Even though 66pc of the €7.6bn in new mortgages drawn down in 2018 were bought on fixed-rate terms - a huge increase - it still leaves Irish borrowers far behind their EU counterparts.
More than eight in 10 mortgages in other countries are fixed, often for much longer terms than we offer, with security of outgoings the main reason for that choice.
Although fixing gives peace of mind, borrowers should be wary of the consequences. There are often penalties if you decide to switch or pay off your loan early, although for now, many banks are choosing not to impose these; likewise, you may not be allowed to overpay your mortgage by way of additional monthly payments, or off-set a lump sum, which is a good way to utilise spare income in a high-debt situation.
Switching to a one, three or five-year fixed rate, however, can often offer better value over standard variable rates, but beware of offers which force you to switch your current account to avail of the best discounts, or attractive cash-back offers which may not carry a cheaper rate.
The programme of quantitative easing by the European Central Bank (ECB) has now ended, and the trillions of free euro will no longer be parachuting into banks. This invariably means interest rates will rise, but ECB President Mario Draghi will need to be brave to do this any time soon, especially with Brexit on the horizon.
That said, nervous borrowers may like the notion of tying down their monthly repayments, so looking around is a prudent approach. However, the easiest thing to do is to see what your lender is offering first.

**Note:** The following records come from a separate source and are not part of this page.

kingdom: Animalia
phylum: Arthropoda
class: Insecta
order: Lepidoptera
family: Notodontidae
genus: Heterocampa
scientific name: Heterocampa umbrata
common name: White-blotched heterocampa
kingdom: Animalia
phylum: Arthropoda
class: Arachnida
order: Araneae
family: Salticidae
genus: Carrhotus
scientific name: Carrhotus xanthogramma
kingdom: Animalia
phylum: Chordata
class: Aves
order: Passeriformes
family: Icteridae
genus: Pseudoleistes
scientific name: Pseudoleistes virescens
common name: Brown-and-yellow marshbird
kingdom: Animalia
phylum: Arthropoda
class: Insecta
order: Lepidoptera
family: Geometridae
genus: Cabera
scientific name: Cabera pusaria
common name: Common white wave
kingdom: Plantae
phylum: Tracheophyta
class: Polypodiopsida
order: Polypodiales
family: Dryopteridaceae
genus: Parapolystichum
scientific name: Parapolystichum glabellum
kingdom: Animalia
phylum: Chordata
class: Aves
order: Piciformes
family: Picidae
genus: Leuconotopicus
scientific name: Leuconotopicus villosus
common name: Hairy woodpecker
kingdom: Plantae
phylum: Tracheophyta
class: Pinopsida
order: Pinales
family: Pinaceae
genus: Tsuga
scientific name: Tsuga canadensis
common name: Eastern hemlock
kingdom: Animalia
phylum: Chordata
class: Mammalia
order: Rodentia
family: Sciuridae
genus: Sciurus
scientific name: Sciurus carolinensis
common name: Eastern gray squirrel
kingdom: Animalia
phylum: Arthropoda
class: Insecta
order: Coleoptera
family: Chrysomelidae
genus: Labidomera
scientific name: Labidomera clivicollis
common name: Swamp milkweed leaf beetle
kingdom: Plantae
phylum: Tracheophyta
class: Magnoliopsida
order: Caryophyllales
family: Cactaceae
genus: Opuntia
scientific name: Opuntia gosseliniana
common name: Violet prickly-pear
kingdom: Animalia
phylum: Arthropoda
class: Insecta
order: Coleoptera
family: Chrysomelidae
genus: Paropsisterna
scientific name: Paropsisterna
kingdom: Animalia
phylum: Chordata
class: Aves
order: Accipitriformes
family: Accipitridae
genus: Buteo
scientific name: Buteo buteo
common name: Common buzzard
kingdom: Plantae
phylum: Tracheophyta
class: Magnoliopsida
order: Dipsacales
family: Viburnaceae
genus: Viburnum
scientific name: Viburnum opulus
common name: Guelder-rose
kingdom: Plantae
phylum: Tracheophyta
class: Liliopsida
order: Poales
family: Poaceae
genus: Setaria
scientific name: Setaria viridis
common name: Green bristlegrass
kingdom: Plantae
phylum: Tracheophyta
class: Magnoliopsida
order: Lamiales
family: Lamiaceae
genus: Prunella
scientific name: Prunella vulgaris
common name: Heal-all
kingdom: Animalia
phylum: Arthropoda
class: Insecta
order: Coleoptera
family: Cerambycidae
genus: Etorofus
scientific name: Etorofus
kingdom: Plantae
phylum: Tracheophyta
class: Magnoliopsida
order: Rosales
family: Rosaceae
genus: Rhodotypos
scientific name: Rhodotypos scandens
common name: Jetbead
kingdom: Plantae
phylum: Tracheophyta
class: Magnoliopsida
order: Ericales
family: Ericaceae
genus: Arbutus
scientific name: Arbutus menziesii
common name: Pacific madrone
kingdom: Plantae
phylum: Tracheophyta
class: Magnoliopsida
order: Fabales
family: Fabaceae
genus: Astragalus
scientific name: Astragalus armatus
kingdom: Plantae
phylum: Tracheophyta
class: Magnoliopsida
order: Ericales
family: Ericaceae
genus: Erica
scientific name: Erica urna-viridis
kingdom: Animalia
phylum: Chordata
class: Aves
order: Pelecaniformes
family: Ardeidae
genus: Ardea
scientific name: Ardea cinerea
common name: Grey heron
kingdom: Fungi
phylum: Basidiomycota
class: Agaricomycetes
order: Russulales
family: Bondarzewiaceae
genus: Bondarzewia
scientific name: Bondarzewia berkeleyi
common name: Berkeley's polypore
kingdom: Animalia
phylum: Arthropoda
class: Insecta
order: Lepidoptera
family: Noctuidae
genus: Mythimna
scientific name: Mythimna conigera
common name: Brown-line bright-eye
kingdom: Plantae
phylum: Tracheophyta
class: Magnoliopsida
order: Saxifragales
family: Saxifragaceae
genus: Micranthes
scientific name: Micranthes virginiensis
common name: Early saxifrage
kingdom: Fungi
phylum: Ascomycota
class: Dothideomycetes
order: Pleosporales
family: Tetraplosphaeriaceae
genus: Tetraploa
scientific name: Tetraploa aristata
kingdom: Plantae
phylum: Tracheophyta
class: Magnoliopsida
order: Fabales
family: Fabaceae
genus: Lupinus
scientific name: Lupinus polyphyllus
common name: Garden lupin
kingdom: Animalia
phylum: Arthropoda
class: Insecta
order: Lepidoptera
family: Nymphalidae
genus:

Switching a mortgage from one bank to another is a laborious and expensive process. Switching internally is a bit of form filling, so it makes sense to start there. Needless to say, if you're one of the lucky ones on a tracker mortgage, don't even dream about it.
For those on variable rates, or coming off an existing fixed rate, the power is in your equity. This is the value of your home, over and above the mortgage on it.
Any less than 80pc and you're in the ball-park for value. Under 60pc and banks will give you an even better rate.
For the full loan-to-value limit (90pc) or for a first-time buyer, one-year fixed rate competition varies from KBC (2.5pc) to Permanent TSB (3.3pc) and the others in between (based on borrowing €405,000 over 30 years). Rising to a three-year lock-in, Ulster Bank's 2.9pc is excellently priced, while KBC's 2.8pc for five years also represents good longer-term value.
Once you have a little equity built up, switchers will find an attractive market. At 70pc loan-to-value, KBC offers 2.5pc (one year), 2.6pc (three year) and 2.65pc (five year), and is currently the market leader at this level. Ulster Bank is also one to consider.
Two banks offer 10-year rates, which is a small market, and to which caveats should apply. A decade is a long time and you have no idea what changes could happen to you, your relationship or your house, in the meantime.
However, for the ultimate long-term security, Bank of Ireland has a rate of 3.5pc, while KBC offers 3.75pc (both will depend on loan-to-value).
This year will see some new lenders coming into the market, and they are not unwelcome.
At present, there are really only five: AIB owns EBS and Haven, despite branding them separately; Bank of Ireland and Permanent TSB are the only other 'Irish' lenders; while Ulster Bank and Belgian KBC make up the rest of the pack.
Aussie bank Pepper took over the servicing of Danske and Bank of Scotland loans and was offering mortgages to switchers but their new business book has been purchased by Finance Ireland, which will be setting up shop soon.
An Post is getting into the business once it can find a lending partner, while Credit Unions are being given a licence to sell mortgages also (these will be somewhat limited in scope).
This year may also see legislation in place to cap the interest rates banks can charge customers.
This is a thorny issue, since most of AIB, all of PTSB and a bit of Bank of Ireland are still State-owned, and in order to make them attractive for sale, capping loan-income is really not the way to go.
However, populist policies rarely bear any relation to logic, so Finance Minister Paschal Donohoe is coming under pressure to place a limit on rates.
Banks have form in over-charging. While average rates in the EU for mortgages are just 1.77pc, in Ireland it's 3.14pc (3.03 for fixed). Watch this space.
How to switch... Mortgages
STEP 1 Find out your loan-to-value (LTV) by getting a house valuation, and confirm balance on your mortgage with the bank. Divide one into the other.
STEP 2 Ask your own bank what fixed rates and terms apply for your LTV.
STEP 3 Complete the paperwork (it is technically a new loan), and confirm new monthly payment.
STEP 4 Calculate the saving over the term.